Amaç 1: Namaz rekâtları hakkındaki metne göre Cuma namazı aslını neden korumuştur? Cevabınızı bir veya iki cümleyle verin.
Amaç 2: Namaz rekâtları hakkındaki metinden "NAMAZLARIN REK’AT SAYISI" ile "bir azab hazırlamıştır." arasındaki kısmı, bu iki ifade de dahil olmak üzere aynen alıntılayın.

Seçilmiş Bölüm:
++++++++++

-
28th Kasım 2008

Namazların Rekat Sayısı

posted in NAMAZ |

NAMAZLARIN REK’AT SAYISI

KUR’AN’DA NAMAZ REKÂTLARI:

4Nisa suresi/102- İçlerinde olup onlara namazı kıldırdığında, onlardan bir grup, seninle birlikte dursun(KIYAM) ve silahlarını (yanlarına) alsın; böylece onlar secde ettiklerinde(SECDE), arkalarınızda olsunlar. Namazlarını kılmayan diğer grup gelip seninle namaz kılsınlar, onlar da ‘korunma araçlarını’ ve silahlarını alsınlar. Küfredenler, size apansız bir baskın yapabilmek için, sizin silahlarınızdan ve emtianız (erzak ve mühimmatınız)dan ayrılmış olmanızı isterler. Yağmur dolayısıyla bir güçlüğünüz varsa veya hastaysanız, silahlarınızı bırakmanızda size bir sorumluluk yoktur. Korunma tedbirlerinizi alın. Şüphesiz, Allah kafirler için aşağılatıcı bir azab hazırlamıştır.

 

 

HADİSLERDE REKÂT SAYISI: Namazlarda rekat sayısı ve namazı kısaltma

Cuma namazı, iki rekattır; cemaatla kılındığı için aslını korumuştur. Cuma namazı, Cuma günü kılınan öğle namazıdır.

2332-“Allah, namazı peygamberinizin diliyle hazerde(memlekette) dört, seferde iki, korku halinde de dört rek’at olarak farz kılmıştır.” Müslim, Salât 5; Ebu Dâvud, Salât 287, (1247); Nesâî, Taksir 1, (3,118,119).

2333-“Allah namazı (ilk defa farz ettiği zaman) iki rek’at olarak farz etmişti. Sonra onu hazer için (dörde) tamamladı. Yolcu namazı ilk farz edildiği şekilde sabit tutuldu.” Buhârî, Salât 1, Taksîru’s-Salât 5; Müslim, Salâtu’-Müsâfarî.n 2; Muvatta, Kasru’s-Salât 8; Ebü Dâvud, Salât 270.

++++++++++

Veriler:
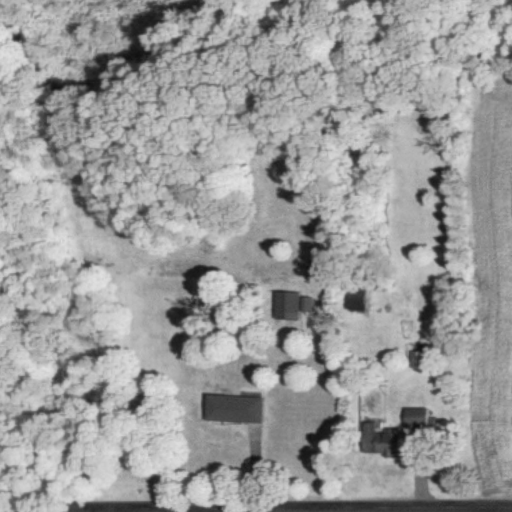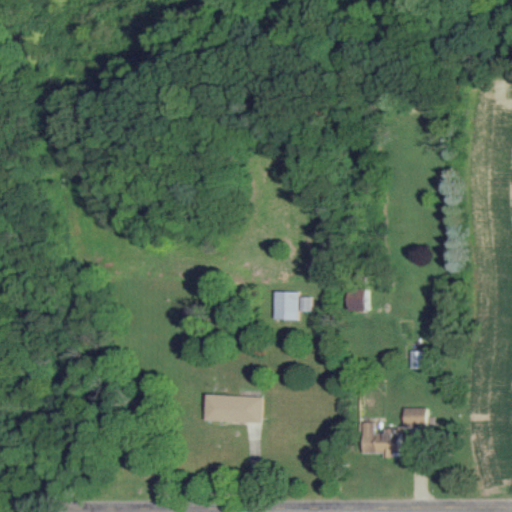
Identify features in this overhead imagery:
building: (359, 298)
building: (306, 303)
building: (286, 305)
building: (415, 358)
building: (232, 407)
building: (413, 416)
building: (378, 440)
road: (256, 507)
road: (503, 509)
road: (119, 510)
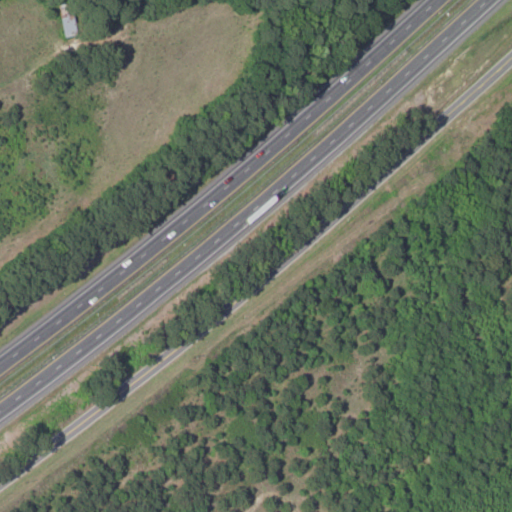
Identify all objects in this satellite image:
road: (101, 51)
road: (222, 187)
road: (248, 212)
road: (263, 276)
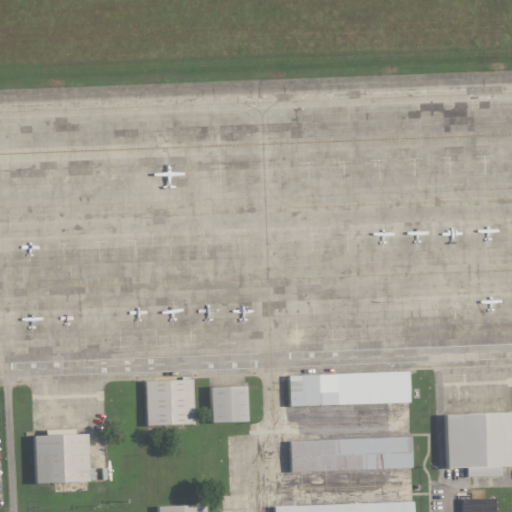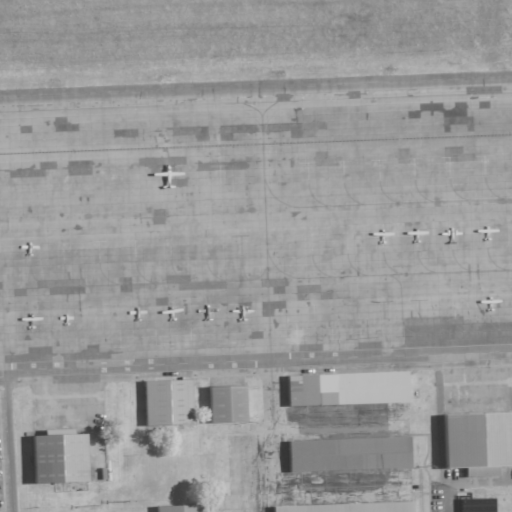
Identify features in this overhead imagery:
airport taxiway: (256, 102)
airport taxiway: (252, 107)
airport apron: (256, 226)
airport: (255, 255)
airport taxiway: (267, 305)
building: (347, 388)
airport hangar: (345, 389)
building: (345, 389)
building: (168, 402)
airport hangar: (166, 403)
building: (166, 403)
airport hangar: (224, 403)
building: (224, 403)
building: (227, 404)
airport hangar: (475, 442)
building: (475, 442)
building: (477, 442)
road: (9, 447)
airport hangar: (346, 454)
building: (346, 454)
building: (349, 454)
building: (59, 456)
airport hangar: (55, 459)
building: (55, 459)
road: (450, 503)
building: (477, 504)
airport hangar: (345, 507)
building: (345, 507)
building: (348, 507)
airport hangar: (178, 508)
building: (178, 508)
building: (181, 508)
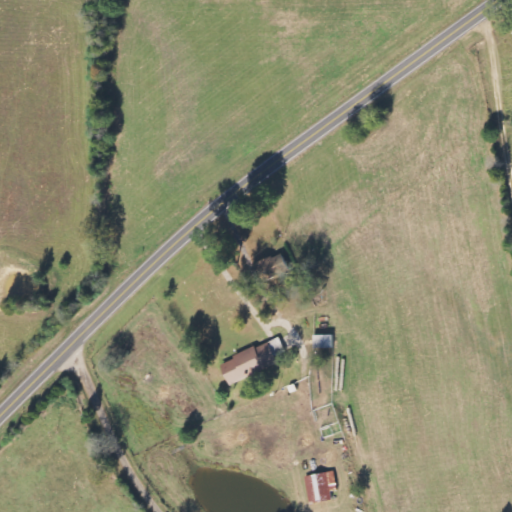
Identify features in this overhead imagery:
road: (236, 192)
building: (272, 268)
road: (231, 278)
building: (254, 362)
road: (120, 432)
building: (322, 487)
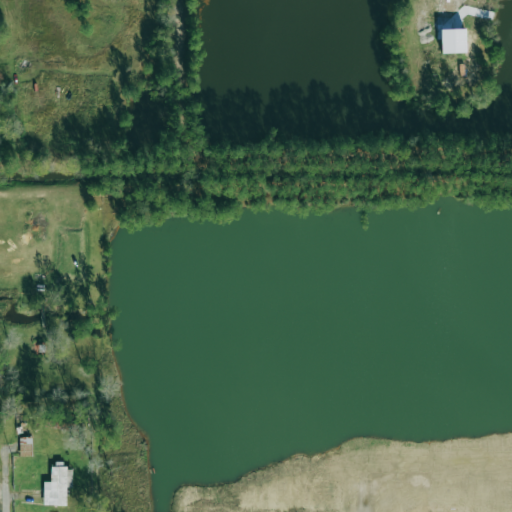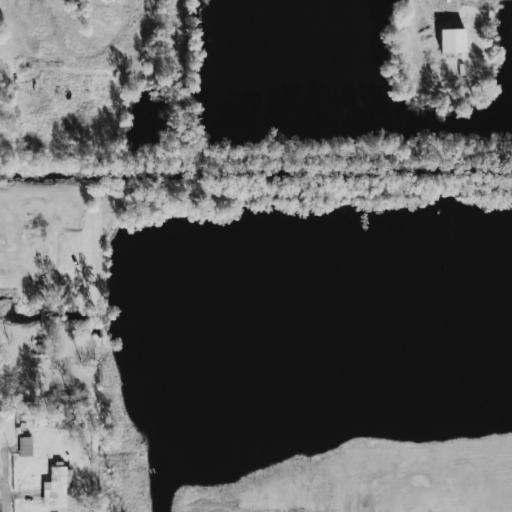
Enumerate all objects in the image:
building: (452, 40)
road: (5, 462)
building: (57, 486)
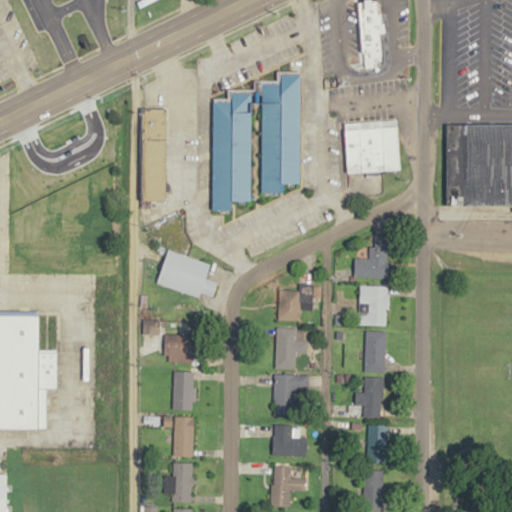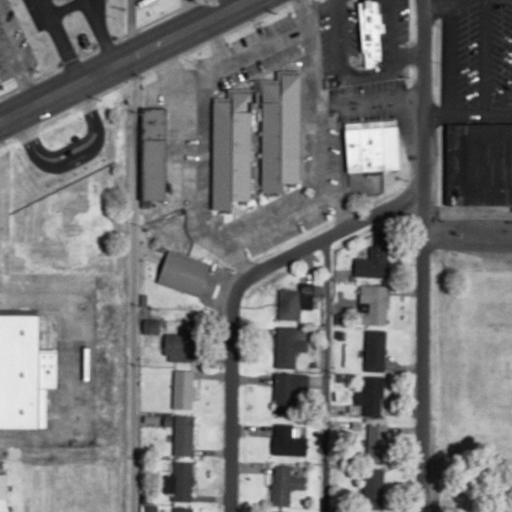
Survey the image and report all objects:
road: (74, 10)
road: (78, 11)
parking lot: (31, 14)
road: (156, 16)
building: (370, 28)
building: (370, 28)
parking lot: (17, 35)
road: (97, 47)
parking lot: (483, 52)
road: (117, 60)
road: (16, 66)
parking lot: (4, 72)
road: (466, 115)
building: (256, 139)
building: (255, 140)
building: (372, 145)
building: (372, 146)
building: (154, 152)
building: (154, 153)
building: (479, 163)
building: (479, 164)
road: (248, 233)
road: (464, 240)
road: (415, 255)
building: (373, 259)
building: (186, 274)
road: (131, 282)
road: (229, 294)
building: (288, 302)
building: (374, 303)
building: (288, 345)
building: (179, 347)
building: (374, 350)
building: (23, 370)
building: (24, 371)
building: (182, 389)
park: (472, 389)
building: (289, 394)
building: (371, 396)
building: (182, 435)
building: (287, 441)
building: (376, 444)
building: (180, 482)
building: (283, 485)
building: (372, 488)
road: (457, 503)
building: (181, 510)
building: (279, 511)
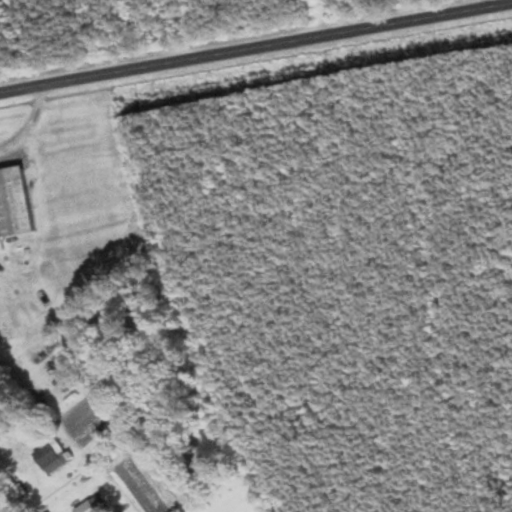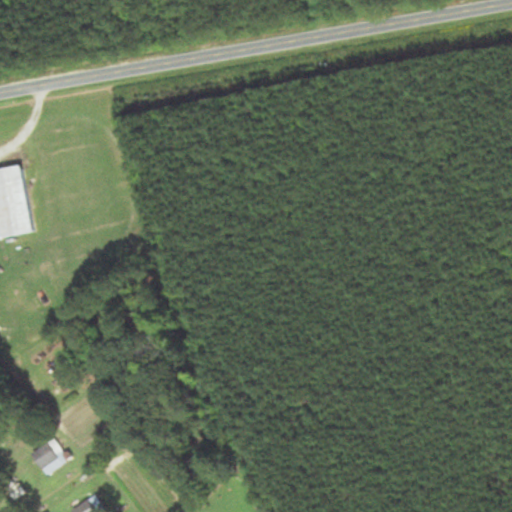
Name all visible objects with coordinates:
road: (256, 50)
building: (14, 203)
building: (51, 457)
building: (92, 506)
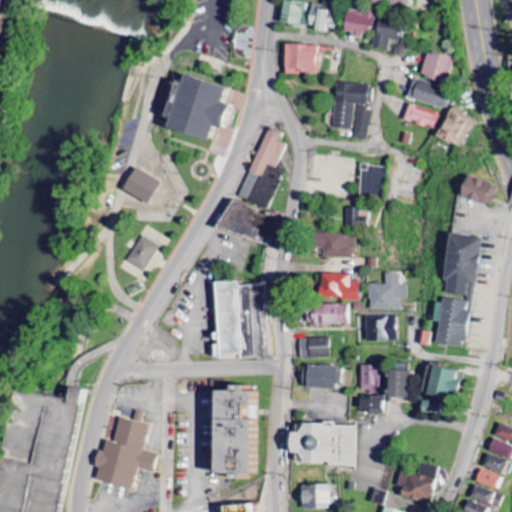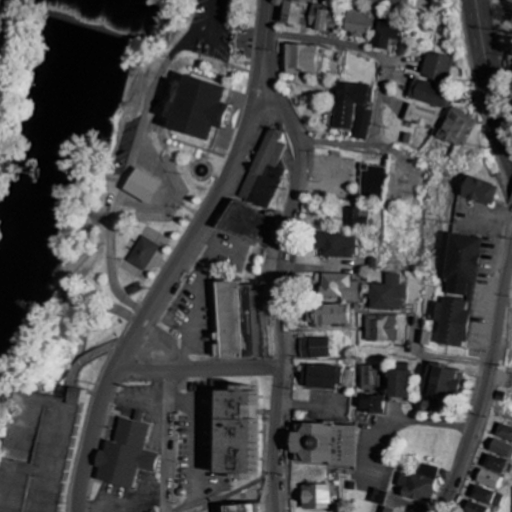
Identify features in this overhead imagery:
building: (390, 2)
building: (510, 3)
building: (310, 16)
building: (363, 23)
road: (268, 26)
parking lot: (206, 30)
building: (389, 34)
road: (368, 51)
building: (305, 59)
building: (438, 67)
road: (492, 71)
building: (511, 92)
building: (430, 94)
building: (350, 102)
building: (194, 106)
building: (203, 113)
building: (423, 118)
building: (362, 124)
building: (457, 128)
road: (330, 140)
road: (305, 141)
road: (359, 143)
fountain: (201, 168)
building: (265, 170)
river: (53, 174)
building: (264, 175)
road: (224, 179)
building: (373, 179)
building: (373, 182)
building: (141, 185)
building: (161, 189)
building: (479, 189)
building: (359, 217)
building: (359, 219)
building: (249, 221)
building: (251, 228)
building: (336, 244)
building: (334, 250)
building: (144, 253)
road: (167, 257)
road: (281, 279)
building: (340, 287)
building: (458, 290)
building: (389, 294)
building: (338, 295)
building: (384, 306)
building: (327, 315)
building: (240, 321)
building: (329, 324)
building: (246, 327)
building: (382, 328)
building: (426, 338)
building: (381, 339)
building: (315, 348)
building: (315, 351)
road: (227, 372)
road: (144, 373)
building: (322, 376)
building: (373, 378)
building: (441, 382)
building: (371, 383)
building: (323, 384)
building: (400, 384)
road: (486, 385)
road: (102, 398)
building: (372, 404)
building: (431, 407)
building: (371, 412)
building: (52, 424)
building: (504, 431)
road: (171, 443)
building: (324, 444)
building: (324, 447)
building: (238, 448)
building: (126, 453)
building: (127, 453)
parking lot: (40, 458)
building: (40, 458)
building: (495, 463)
building: (491, 479)
building: (419, 483)
building: (317, 496)
building: (488, 496)
building: (379, 497)
building: (318, 501)
building: (476, 507)
building: (239, 508)
building: (390, 509)
building: (256, 511)
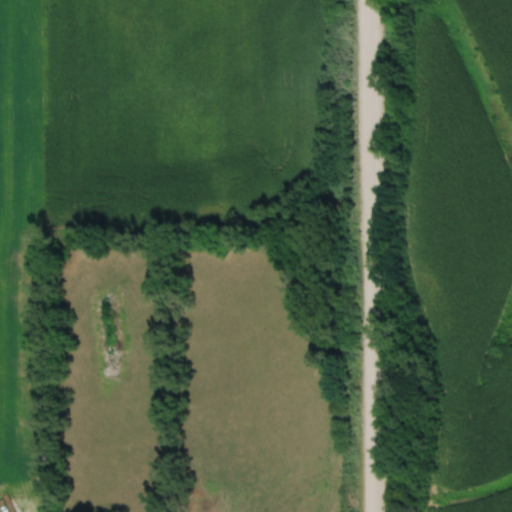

++++++++++

Alıştırma Yanıtı 1: Metne göre Cuma namazı cemaatle kılındığı için aslını korumuştur. Bu namaz iki rekattır.

Alıştırma Yanıtı 2:
NAMAZLARIN REK’AT SAYISI

KUR’AN’DA NAMAZ REKÂTLARI:

4Nisa suresi/102- İçlerinde olup onlara namazı kıldırdığında, onlardan bir grup, seninle birlikte dursun(KIYAM) ve silahlarını (yanlarına) alsın; böylece onlar secde ettiklerinde(SECDE), arkalarınızda olsunlar. Namazlarını kılmayan diğer grup gelip seninle namaz kılsınlar, onlar da ‘korunma araçlarını’ ve silahlarını alsınlar. Küfredenler, size apansız bir baskın yapabilmek için, sizin silahlarınızdan ve emtianız (erzak ve mühimmatınız)dan ayrılmış olmanızı isterler. Yağmur dolayısıyla bir güçlüğünüz varsa veya hastaysanız, silahlarınızı bırakmanızda size bir sorumluluk yoktur. Korunma tedbirlerinizi alın. Şüphesiz, Allah kafirler için aşağılatıcı bir azab hazırlamıştır.